Decrees in Haiti make it difficult to prosecute corrupt officials, erode press freedom
Anti-corruption and human rights advocates in Haiti are urging Prime Minister Alix Didier Fils-Aimé to revoke a controversial decree they say makes it nearly impossible to prosecute former senior government officials, including members of the country’s recently disbanded Transitional Presidential Council.
The measure, which lays out procedures for the constitutionally mandated High Court of Justice, extends the court’s jurisdiction to former officials and sets out a complicated process that effectively shields officials accused of corruption and abuse of power from facing ordinary criminal courts.
One of its most striking measures is that in order for someone to be impeached, two-thirds of the members of the Lower Chamber of Deputies in Parliament would need to agree. It’s a threshold, the groups say, that’s “practically impossible” to achieve in a country where political parties exercise little control over members and lawmakers are notorious for selling their their votes to the highest bidders.

* **CHECK YOUR UNDERSTANDING**
a) Transcribe the passage from the article on Haiti's decrees, beginning with the words "Decrees in Haiti" and stopping after "ordinary criminal courts.".
b) According to the article on Haiti's decrees, what share of the members of the Lower Chamber of Deputies would need to agree for someone to be impeached?

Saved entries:

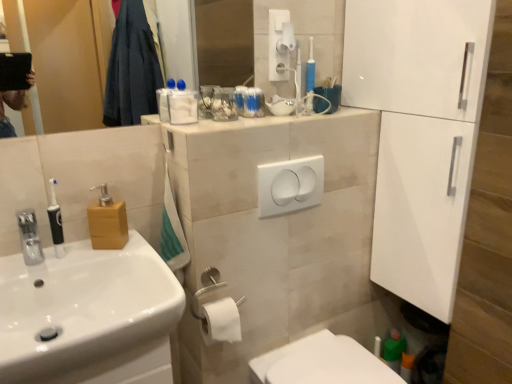
Question: Considering the positions of point (404, 71) and point (288, 31), is point (404, 71) closer or farther from the camera than point (288, 31)?

Choices:
 (A) farther
 (B) closer

Answer: (B)

Question: From their relative heights in the image, would you say white glossy cabinet at right is taller or shorter than white matte toilet paper at upper center, acting as the first toilet paper starting from the top?

Choices:
 (A) short
 (B) tall

Answer: (B)

Question: Considering the real-world distances, which object is closest to the white matte toilet paper at lower center, the second toilet paper viewed from the back?

Choices:
 (A) beige tile counter at upper center
 (B) clear glass mirror at upper left
 (C) wooden soap dispenser at left
 (D) white glossy cabinet at right
 (E) white matte toilet paper at upper center, acting as the first toilet paper starting from the top

Answer: (C)

Question: Which of these objects is positioned closest to the beige tile counter at upper center?

Choices:
 (A) clear glass mirror at upper left
 (B) white glossy toilet at lower center
 (C) white matte toilet paper at lower center, positioned as the 1th toilet paper in left-to-right order
 (D) translucent plastic toothbrushes at upper center, which is the 2th toiletry from front to back
 (E) white plastic light switch at center

Answer: (E)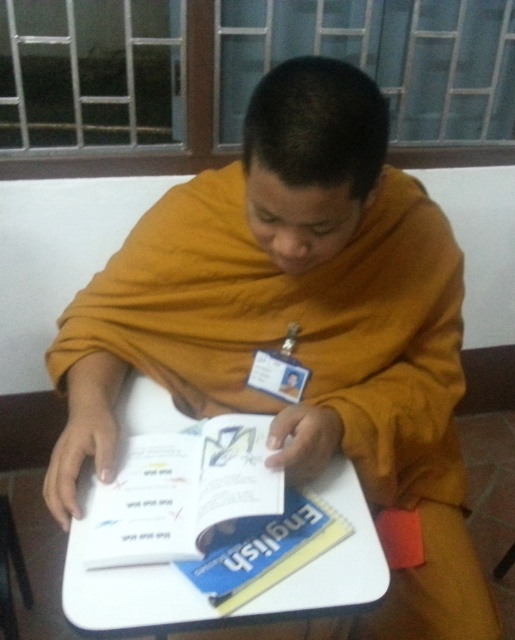
Question: Is blue hardcover book at center positioned in front of blue paper english book at center?

Choices:
 (A) no
 (B) yes

Answer: (B)

Question: Among these points, which one is farthest from the camera?

Choices:
 (A) (146, 500)
 (B) (296, 545)
 (C) (372, 568)

Answer: (A)

Question: Which point is closer to the camera?

Choices:
 (A) (94, 608)
 (B) (302, 502)
 (C) (186, 480)

Answer: (A)

Question: Can you confirm if white plastic table at center is positioned below white paper book at center?

Choices:
 (A) no
 (B) yes

Answer: (A)

Question: Which point is farther from the camera taking this photo?

Choices:
 (A) (148, 445)
 (B) (372, 561)

Answer: (A)

Question: Is white paper book at center wider than blue hardcover book at center?

Choices:
 (A) yes
 (B) no

Answer: (A)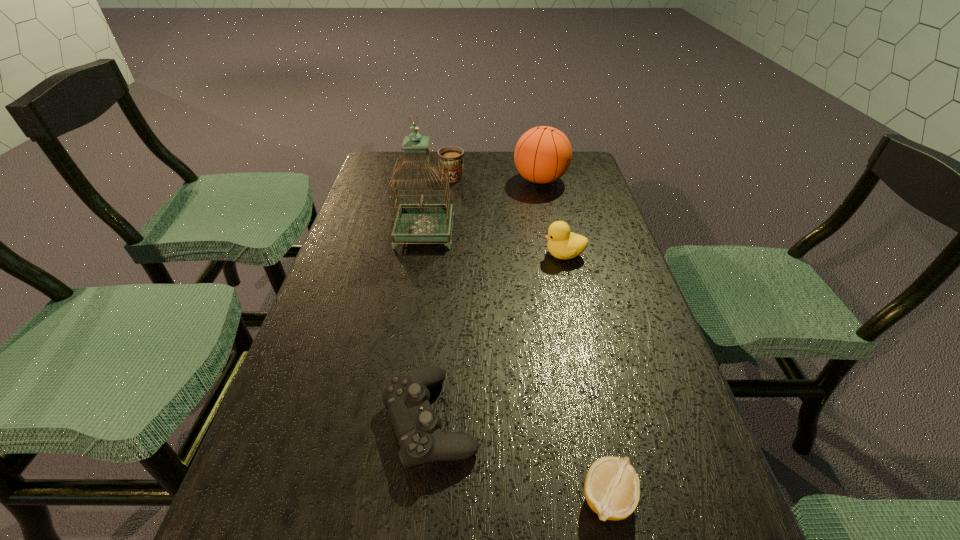
Identify the location of birdcage. The image size is (960, 540). [421, 222].

This screenshot has width=960, height=540. Identify the location of basketball. (543, 154).

Locate an element on the screen. The image size is (960, 540). duck is located at coordinates (x=563, y=244).

Where is `mug`? mug is located at coordinates (454, 156).

Identify the location of the fifth tallest object. (418, 429).

Locate an element on the screen. the shortest object is located at coordinates (612, 489).

Where is `vacant area located 0.360m at the door of the tallest object`? vacant area located 0.360m at the door of the tallest object is located at coordinates (583, 232).

In order to click on free space located 0.240m on the front of the fifth shortest object in this screenshot , I will do `click(553, 240)`.

Find the location of a particular element. vacant space situated on the front-facing side of the duck is located at coordinates (424, 254).

I want to click on vacant space located 0.390m on the front-facing side of the duck, so click(394, 254).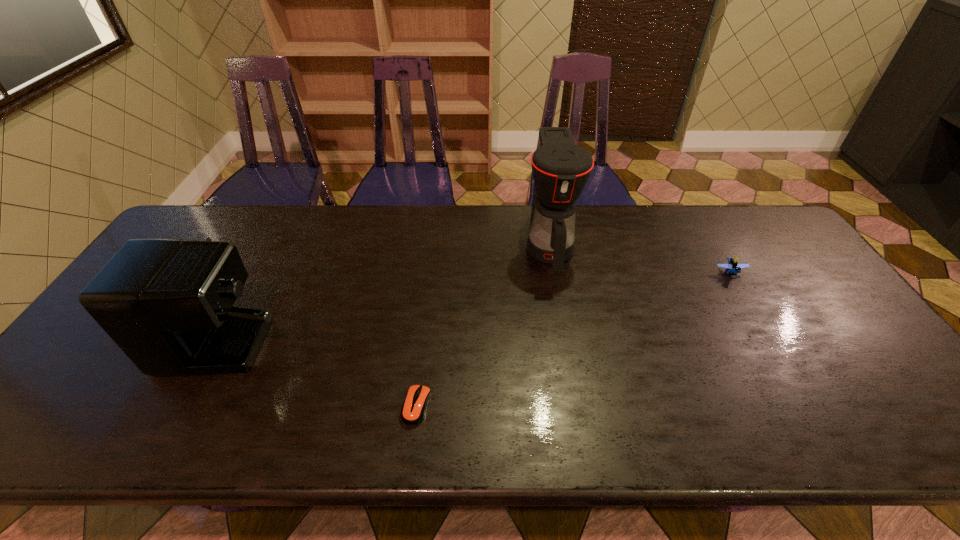
The width and height of the screenshot is (960, 540). What are the coordinates of `free area in between the shortest object and the shorter coffee maker` in the screenshot? It's located at (324, 354).

You are a GUI agent. You are given a task and a screenshot of the screen. Output one action in this format:
    pyautogui.click(x=<x>, y=<y>)
    Task: Click on the vacant area that lies between the nearest object and the second shortest object
    
    Given the screenshot: What is the action you would take?
    pyautogui.click(x=573, y=339)

Locate an element on the screen. free space between the shorter coffee maker and the tallest object is located at coordinates (390, 274).

Locate an element on the screen. blank region between the taller coffee maker and the leftmost object is located at coordinates (390, 274).

At what (x,y) coordinates should I click in order to perform the action: click on vacant area that lies between the taller coffee maker and the rightmost object. Please return your answer as a coordinate pair (x, y). Looking at the image, I should click on (639, 259).

Where is `free point between the nearest object and the taller coffee maker`? free point between the nearest object and the taller coffee maker is located at coordinates (483, 326).

At what (x,y) coordinates should I click in order to perform the action: click on free point between the left coffee maker and the third object from right to left. Please return your answer as a coordinate pair (x, y). The height and width of the screenshot is (540, 960). Looking at the image, I should click on (324, 354).

This screenshot has width=960, height=540. I want to click on vacant area that lies between the tallest object and the rightmost object, so click(x=639, y=259).

Locate an element on the screen. vacant area between the third object from right to left and the third tallest object is located at coordinates (573, 339).

Identify which object is located as the third nearest to the left coffee maker. Please provide its 2D coordinates. Your answer should be formatted as a tuple, i.e. [(x, y)], where the tuple contains the x and y coordinates of a point satisfying the conditions above.

[(733, 266)]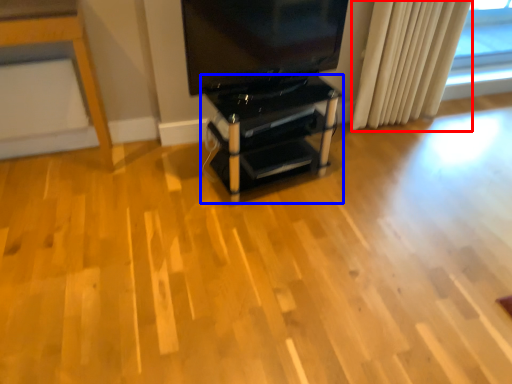
Question: Which point is closer to the camera, curtain (highlighted by a red box) or furniture (highlighted by a blue box)?

Choices:
 (A) curtain
 (B) furniture

Answer: (B)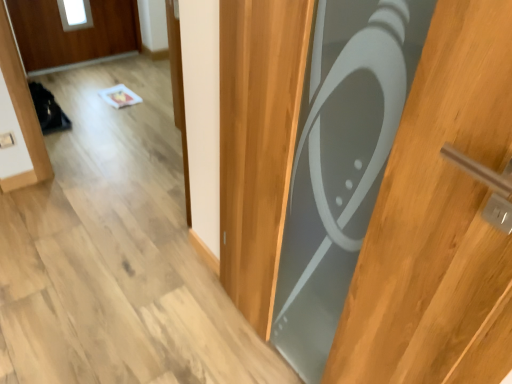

* **SOLUTIONS IN ORDER**
a)
Decrees in Haiti make it difficult to prosecute corrupt officials, erode press freedom
Anti-corruption and human rights advocates in Haiti are urging Prime Minister Alix Didier Fils-Aimé to revoke a controversial decree they say makes it nearly impossible to prosecute former senior government officials, including members of the country’s recently disbanded Transitional Presidential Council.
The measure, which lays out procedures for the constitutionally mandated High Court of Justice, extends the court’s jurisdiction to former officials and sets out a complicated process that effectively shields officials accused of corruption and abuse of power from facing ordinary criminal courts.

b) Two-thirds of the members.